Dr. Melissinos and his team cleaned the wounds gradually with multiple irrigations and debridements. “Our goal is to decrease the risk of infection and get to healthy tissue for subsequent soft-tissue replacement,” says Dr. Melissinos, a clinical professor with joint appointments in the division of Plastic and Reconstructive Surgery and department of Orthopedic Surgery at UTHealth, who specializes in microsurgery, post-trauma reconstruction and reconstructive plastic surgery. “This can’t be done in one sitting, so from day one, the orthopedic trauma, reconstructive plastic surgery and microsurgery teams were involved in decision-making every step of the way.”
When both teams were comfortable with the condition of the soft tissues, Dr. Warner placed fixation for the tibial plateau and proximal fibula. The plastic surgery team created a free flap from the latissimus dorsi muscle and covered the metal implants with skin grafts from mid-thigh to mid-leg.
“Dr. Warner came in every other day to check on me,” Laye says. “When I asked him how long it would be before I could play soccer, he said, ‘We’ve done our part. The rest is up to you.’ That was a good phrase for me to hear. It pointed out to me that there’s a part of the healing process that I have to own as well.”
Initially, the doctors told Laye that he could expect to walk without crutches after eight months and would be fully healed 18 months post surgery. Just four months after his discharge from Memorial Hermann-TMC, he could walk around his apartment and office without crutches.
“Nick’s rapid recovery is testimony to his motivation to achieve maximal benefit from the work our team did for him,” Dr. Warner says. “He approaches life with a positive attitude and was also very fit before the accident. Both of these things can help speed recovery.”
Laye credits his recovery to Drs. Warner and Melissinos and the orthopedic trauma and plastic surgery teams at the Memorial Hermann Red Duke Trauma Institute. “Other doctors have told me that I easily could have faced a mid-thigh amputation. The work these people did to save my leg was amazing,” he says.

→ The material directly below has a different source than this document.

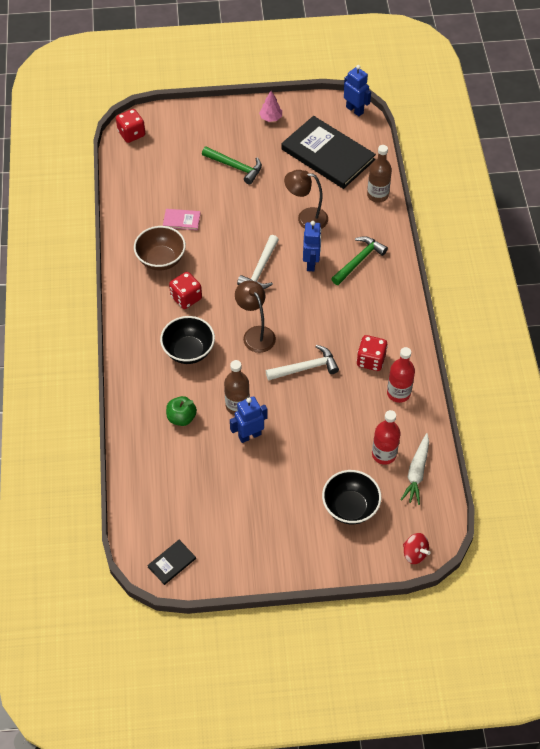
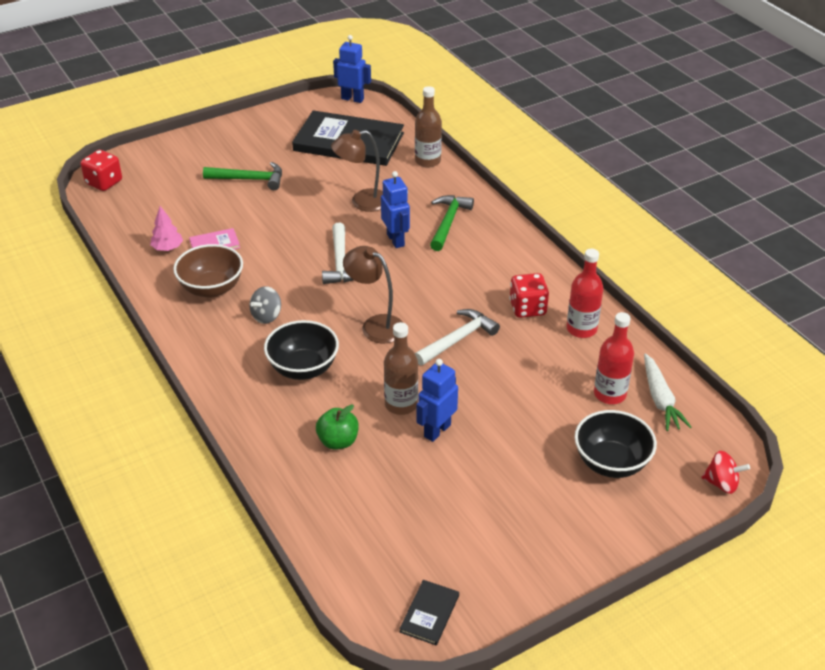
camera: 25 degrees left, 15 degrees down
(186, 298) = (266, 316): red dice -> grey spinning top
(271, 118) = (263, 128): pink tree -> pink tree (167, 248)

“Both doctors were very direct about my treatment plan, how long the surgeries would take and what I might expect in terms of healing,” says Laye, a Houston Recruiting Battalion leader who is responsible for seven soldiers and their families. “Dr. Melissinos was there for every single surgery. When I came out of anesthesia after my last surgery, he was the first person I saw. I smiled so big when I saw him and he looked at me and smiled back. He came over and shook my hand. It was a memorable moment. The next memorable moment was when he looked at my leg during a follow-up visit and told me my leg wasn’t supposed to heal that fast. Those were great words to hear.”

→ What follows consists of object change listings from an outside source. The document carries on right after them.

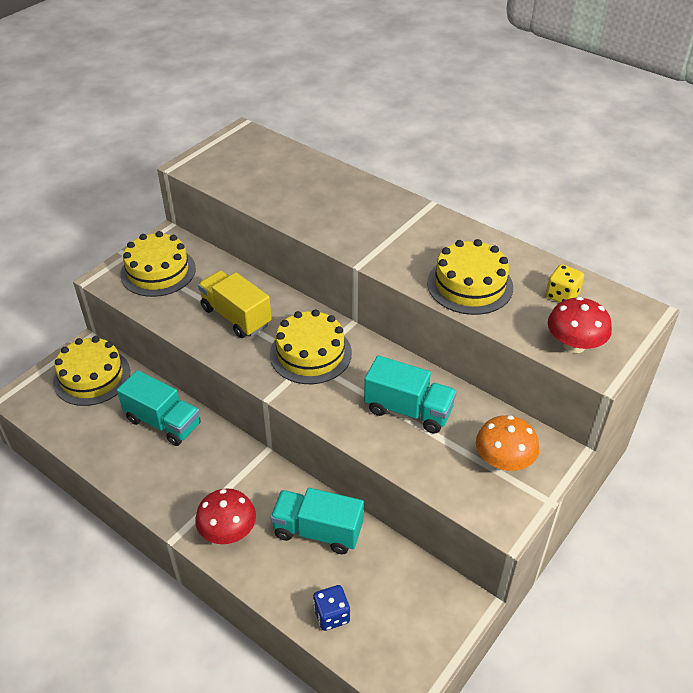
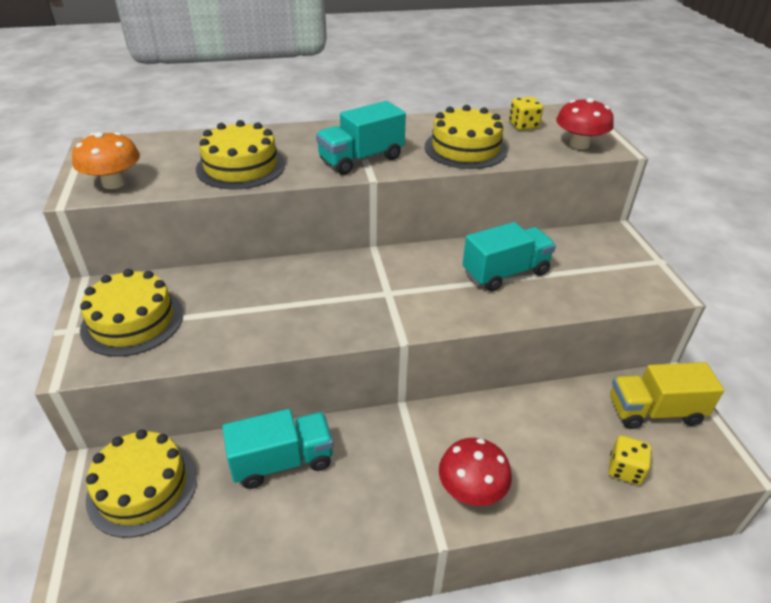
camera: 50 degrees left, 5 degrees down
(236, 316) = (274, 304): yellow truck -> yellow truck (654, 411)
(310, 353) = (380, 287): yellow cake -> yellow cake (241, 166)
(318, 531) = (526, 425): turquoise truck -> turquoise truck (361, 159)
(331, 615) = (625, 470): blue dice -> yellow dice
(503, 461) = (603, 259): orange mushroom -> orange mushroom (114, 183)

He also credits his home health agency and his physical therapist who has come to his house twice a week since he was discharged from the hospital in mid-February. “She has pushed me to recover day in and day out,” he says. “I told her on day one that I needed to be able to walk by the end of May because my daughter would be coming to visit over the summer. She developed a plan, held me to it and kicked my tail until we achieved that goal.”
“I’m able to walk, bicycle and jog approximately six months ahead of schedule due to my physical therapy and the treatment I received from both Dr. Melissinos and Dr. Warner,” adds Laye, who is now doing physical therapy at the Memorial Hermann | Rockets Sports Medicine Institute. “I expect to be able to run before the end of the summer. I’ve achieved my goal.”